AIM OF THE EXERCISE: Using the entries below, output each line exactly from the first through the one that contains "bookshelf: none [408,103,494,270]".

++++ EXTRACTED DATA ++++

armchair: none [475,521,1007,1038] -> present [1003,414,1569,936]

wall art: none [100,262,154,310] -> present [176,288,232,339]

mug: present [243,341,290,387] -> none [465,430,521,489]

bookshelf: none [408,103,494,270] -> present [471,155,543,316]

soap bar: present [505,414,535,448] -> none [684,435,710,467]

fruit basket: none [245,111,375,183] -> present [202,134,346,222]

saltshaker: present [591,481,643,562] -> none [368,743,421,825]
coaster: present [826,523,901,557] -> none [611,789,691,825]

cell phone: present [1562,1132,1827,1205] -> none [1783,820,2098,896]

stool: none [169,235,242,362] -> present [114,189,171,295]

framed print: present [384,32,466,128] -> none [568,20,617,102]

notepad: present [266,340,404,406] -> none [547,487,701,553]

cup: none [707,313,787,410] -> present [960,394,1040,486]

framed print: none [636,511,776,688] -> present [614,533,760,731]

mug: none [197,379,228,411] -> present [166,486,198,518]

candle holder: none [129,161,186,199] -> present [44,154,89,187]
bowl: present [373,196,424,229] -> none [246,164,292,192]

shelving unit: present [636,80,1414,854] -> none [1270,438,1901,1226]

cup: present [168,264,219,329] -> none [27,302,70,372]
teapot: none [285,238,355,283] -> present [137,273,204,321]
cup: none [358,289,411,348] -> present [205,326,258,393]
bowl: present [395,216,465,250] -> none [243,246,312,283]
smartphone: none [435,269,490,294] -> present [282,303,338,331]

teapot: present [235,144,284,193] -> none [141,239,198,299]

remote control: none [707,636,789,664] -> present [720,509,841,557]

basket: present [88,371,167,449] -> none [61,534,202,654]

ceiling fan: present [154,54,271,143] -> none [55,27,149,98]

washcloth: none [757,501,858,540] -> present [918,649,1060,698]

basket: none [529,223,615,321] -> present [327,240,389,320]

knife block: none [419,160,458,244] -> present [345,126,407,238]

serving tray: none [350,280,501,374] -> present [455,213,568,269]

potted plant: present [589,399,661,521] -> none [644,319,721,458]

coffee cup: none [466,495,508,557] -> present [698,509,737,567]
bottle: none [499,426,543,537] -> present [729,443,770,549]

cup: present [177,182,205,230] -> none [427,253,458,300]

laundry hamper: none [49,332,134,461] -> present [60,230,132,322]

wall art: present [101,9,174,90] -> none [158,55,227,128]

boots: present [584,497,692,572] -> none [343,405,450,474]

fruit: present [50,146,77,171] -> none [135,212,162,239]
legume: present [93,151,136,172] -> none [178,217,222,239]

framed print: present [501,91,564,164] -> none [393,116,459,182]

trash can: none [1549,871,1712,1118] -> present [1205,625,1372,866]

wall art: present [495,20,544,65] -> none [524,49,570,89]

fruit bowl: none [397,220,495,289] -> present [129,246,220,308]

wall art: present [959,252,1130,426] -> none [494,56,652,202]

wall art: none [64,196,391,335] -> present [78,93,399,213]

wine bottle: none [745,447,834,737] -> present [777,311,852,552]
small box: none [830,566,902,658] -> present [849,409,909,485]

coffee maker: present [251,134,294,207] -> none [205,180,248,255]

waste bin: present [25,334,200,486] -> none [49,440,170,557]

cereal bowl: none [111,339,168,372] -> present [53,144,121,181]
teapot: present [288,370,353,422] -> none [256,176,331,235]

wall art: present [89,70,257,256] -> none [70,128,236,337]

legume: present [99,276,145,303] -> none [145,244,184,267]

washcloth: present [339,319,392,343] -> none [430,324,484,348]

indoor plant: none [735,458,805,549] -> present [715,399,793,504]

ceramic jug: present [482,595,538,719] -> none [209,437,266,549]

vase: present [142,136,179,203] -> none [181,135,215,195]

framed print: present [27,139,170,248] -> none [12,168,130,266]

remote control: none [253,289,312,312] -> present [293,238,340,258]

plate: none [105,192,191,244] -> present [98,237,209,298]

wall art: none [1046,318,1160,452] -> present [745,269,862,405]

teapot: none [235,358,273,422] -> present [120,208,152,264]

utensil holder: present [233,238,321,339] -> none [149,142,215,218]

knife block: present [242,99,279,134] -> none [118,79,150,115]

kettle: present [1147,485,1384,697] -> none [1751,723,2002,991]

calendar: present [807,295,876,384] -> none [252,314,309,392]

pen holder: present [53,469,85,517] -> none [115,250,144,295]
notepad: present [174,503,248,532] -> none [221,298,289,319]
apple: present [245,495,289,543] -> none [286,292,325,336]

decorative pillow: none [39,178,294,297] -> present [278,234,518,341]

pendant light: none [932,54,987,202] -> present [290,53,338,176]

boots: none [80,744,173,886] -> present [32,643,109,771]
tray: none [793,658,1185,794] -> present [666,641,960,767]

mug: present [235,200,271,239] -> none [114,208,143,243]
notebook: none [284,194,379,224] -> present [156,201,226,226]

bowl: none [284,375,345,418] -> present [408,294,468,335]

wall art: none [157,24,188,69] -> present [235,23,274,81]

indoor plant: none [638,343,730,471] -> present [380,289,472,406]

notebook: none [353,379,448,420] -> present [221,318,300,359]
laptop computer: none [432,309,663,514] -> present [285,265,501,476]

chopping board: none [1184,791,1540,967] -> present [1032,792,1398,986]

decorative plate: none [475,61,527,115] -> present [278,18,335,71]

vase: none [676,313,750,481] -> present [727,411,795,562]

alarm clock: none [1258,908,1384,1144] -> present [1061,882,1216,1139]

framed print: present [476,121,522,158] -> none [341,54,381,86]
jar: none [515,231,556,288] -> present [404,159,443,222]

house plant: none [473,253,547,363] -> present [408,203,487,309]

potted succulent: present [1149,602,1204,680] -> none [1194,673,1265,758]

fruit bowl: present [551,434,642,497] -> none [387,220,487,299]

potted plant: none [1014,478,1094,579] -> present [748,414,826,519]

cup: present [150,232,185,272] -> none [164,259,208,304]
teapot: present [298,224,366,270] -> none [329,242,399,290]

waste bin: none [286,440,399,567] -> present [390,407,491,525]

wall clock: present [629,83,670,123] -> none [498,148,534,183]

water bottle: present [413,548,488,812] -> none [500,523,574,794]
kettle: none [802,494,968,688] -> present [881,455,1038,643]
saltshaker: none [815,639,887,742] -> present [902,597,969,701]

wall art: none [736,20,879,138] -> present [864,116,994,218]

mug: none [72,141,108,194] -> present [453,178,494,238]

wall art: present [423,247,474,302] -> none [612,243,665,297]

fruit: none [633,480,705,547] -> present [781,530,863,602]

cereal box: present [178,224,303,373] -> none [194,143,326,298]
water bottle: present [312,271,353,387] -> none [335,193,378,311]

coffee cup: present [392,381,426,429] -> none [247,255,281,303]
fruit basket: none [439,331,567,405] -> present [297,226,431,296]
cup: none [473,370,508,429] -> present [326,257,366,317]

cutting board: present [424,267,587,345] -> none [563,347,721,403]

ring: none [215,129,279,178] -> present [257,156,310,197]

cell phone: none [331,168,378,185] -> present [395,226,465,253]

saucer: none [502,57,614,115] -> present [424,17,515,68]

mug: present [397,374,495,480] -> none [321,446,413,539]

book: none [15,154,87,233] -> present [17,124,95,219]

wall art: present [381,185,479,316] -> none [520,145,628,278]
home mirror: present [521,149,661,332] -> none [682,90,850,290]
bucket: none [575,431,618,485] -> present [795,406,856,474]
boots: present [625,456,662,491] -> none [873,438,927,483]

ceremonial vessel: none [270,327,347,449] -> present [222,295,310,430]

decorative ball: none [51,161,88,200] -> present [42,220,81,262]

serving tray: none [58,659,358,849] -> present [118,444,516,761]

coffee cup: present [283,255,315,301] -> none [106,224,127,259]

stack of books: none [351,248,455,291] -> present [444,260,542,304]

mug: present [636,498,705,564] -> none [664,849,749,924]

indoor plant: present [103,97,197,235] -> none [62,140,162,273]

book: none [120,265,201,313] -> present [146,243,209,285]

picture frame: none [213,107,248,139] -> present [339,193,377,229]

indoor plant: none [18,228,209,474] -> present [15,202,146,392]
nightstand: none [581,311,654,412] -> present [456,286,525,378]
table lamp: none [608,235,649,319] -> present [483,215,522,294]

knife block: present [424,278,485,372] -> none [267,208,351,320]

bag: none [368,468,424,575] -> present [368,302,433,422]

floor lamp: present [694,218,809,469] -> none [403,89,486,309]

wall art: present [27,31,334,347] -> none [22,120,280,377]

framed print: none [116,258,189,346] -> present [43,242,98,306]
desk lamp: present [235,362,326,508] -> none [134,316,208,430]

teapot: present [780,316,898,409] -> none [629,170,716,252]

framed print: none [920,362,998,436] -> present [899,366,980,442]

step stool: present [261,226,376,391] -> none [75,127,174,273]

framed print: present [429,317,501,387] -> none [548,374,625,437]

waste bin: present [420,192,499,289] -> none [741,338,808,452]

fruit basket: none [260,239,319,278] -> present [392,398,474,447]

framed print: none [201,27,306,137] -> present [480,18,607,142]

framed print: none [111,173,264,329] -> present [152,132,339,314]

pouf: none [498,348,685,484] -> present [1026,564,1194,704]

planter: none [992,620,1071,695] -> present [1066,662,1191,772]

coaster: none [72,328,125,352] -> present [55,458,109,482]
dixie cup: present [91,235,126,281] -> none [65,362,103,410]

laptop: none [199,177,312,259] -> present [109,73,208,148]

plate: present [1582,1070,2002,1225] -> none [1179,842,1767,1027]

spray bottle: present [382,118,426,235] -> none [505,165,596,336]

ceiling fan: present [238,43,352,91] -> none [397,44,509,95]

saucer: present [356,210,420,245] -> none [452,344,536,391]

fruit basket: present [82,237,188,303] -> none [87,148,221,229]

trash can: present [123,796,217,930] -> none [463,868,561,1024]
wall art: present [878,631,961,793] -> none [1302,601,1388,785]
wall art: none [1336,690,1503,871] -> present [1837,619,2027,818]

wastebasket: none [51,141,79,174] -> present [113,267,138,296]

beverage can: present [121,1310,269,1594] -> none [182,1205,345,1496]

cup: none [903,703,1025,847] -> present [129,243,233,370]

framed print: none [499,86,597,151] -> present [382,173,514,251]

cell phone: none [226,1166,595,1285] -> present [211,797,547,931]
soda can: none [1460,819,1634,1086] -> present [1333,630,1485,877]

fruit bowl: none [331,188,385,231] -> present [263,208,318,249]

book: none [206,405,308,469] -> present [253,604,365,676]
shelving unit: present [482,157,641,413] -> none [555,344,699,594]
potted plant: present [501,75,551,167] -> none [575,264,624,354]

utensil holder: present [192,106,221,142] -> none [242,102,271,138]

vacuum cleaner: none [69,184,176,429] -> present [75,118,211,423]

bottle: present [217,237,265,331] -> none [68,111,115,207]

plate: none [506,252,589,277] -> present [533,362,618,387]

++++

SOLUTION FOR THIS TASK:
armchair: none [475,521,1007,1038] -> present [1003,414,1569,936]

wall art: none [100,262,154,310] -> present [176,288,232,339]

mug: present [243,341,290,387] -> none [465,430,521,489]

bookshelf: none [408,103,494,270] -> present [471,155,543,316]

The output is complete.